The problem
Copy out the lines of the records below verbatim, starting at the line containing "pose: elev=121.5 azim=227.2" and ending with the line containing "Dot at: (168, 333)".

Input material

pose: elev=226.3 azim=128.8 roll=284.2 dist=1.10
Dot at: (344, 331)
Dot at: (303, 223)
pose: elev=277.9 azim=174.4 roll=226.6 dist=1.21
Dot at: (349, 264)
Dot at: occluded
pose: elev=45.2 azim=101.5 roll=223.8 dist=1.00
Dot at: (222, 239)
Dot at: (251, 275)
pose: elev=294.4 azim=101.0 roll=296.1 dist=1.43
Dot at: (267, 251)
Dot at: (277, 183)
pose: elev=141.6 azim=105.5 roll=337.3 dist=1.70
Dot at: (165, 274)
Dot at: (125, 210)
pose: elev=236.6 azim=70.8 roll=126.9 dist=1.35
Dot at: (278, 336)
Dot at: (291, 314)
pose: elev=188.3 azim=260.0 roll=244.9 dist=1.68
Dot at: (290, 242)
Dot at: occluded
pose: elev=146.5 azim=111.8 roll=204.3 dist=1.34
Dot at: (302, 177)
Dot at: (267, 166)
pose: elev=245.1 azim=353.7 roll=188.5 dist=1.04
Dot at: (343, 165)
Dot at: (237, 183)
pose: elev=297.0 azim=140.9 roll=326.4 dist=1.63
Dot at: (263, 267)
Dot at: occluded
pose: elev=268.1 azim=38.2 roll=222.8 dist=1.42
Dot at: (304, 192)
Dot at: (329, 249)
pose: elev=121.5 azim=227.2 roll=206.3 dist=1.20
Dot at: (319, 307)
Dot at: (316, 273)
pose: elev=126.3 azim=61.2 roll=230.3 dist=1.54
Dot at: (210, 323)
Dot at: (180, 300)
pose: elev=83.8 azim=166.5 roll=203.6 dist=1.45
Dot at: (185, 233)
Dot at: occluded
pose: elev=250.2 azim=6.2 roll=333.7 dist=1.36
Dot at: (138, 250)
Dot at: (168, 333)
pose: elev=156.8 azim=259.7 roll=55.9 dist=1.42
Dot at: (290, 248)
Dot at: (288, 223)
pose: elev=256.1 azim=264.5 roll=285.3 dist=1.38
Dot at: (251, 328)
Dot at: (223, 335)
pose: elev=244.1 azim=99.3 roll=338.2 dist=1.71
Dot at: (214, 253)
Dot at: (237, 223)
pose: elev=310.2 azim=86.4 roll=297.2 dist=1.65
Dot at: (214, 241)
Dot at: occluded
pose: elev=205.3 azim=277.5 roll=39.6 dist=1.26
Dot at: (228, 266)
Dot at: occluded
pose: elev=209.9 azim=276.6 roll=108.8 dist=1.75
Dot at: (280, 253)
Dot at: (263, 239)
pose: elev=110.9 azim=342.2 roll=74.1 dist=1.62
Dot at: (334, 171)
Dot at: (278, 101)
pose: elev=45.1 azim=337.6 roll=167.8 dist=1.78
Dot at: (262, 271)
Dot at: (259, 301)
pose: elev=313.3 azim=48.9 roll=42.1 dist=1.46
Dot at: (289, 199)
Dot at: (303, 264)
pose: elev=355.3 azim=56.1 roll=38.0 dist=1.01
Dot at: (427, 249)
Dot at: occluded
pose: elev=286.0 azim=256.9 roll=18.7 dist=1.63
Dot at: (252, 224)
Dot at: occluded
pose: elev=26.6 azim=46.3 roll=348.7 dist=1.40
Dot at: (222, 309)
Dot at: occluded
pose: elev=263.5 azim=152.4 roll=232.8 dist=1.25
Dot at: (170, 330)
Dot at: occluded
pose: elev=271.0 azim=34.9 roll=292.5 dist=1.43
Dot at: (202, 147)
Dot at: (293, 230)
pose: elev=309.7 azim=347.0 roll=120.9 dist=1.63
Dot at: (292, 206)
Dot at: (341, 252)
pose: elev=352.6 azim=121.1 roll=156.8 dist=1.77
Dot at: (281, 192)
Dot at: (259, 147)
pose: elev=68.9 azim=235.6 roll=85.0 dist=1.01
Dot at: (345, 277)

Expected answer
pose: elev=121.5 azim=227.2 roll=206.3 dist=1.20
Dot at: (319, 307)
Dot at: (316, 273)
pose: elev=126.3 azim=61.2 roll=230.3 dist=1.54
Dot at: (210, 323)
Dot at: (180, 300)
pose: elev=83.8 azim=166.5 roll=203.6 dist=1.45
Dot at: (185, 233)
Dot at: occluded
pose: elev=250.2 azim=6.2 roll=333.7 dist=1.36
Dot at: (138, 250)
Dot at: (168, 333)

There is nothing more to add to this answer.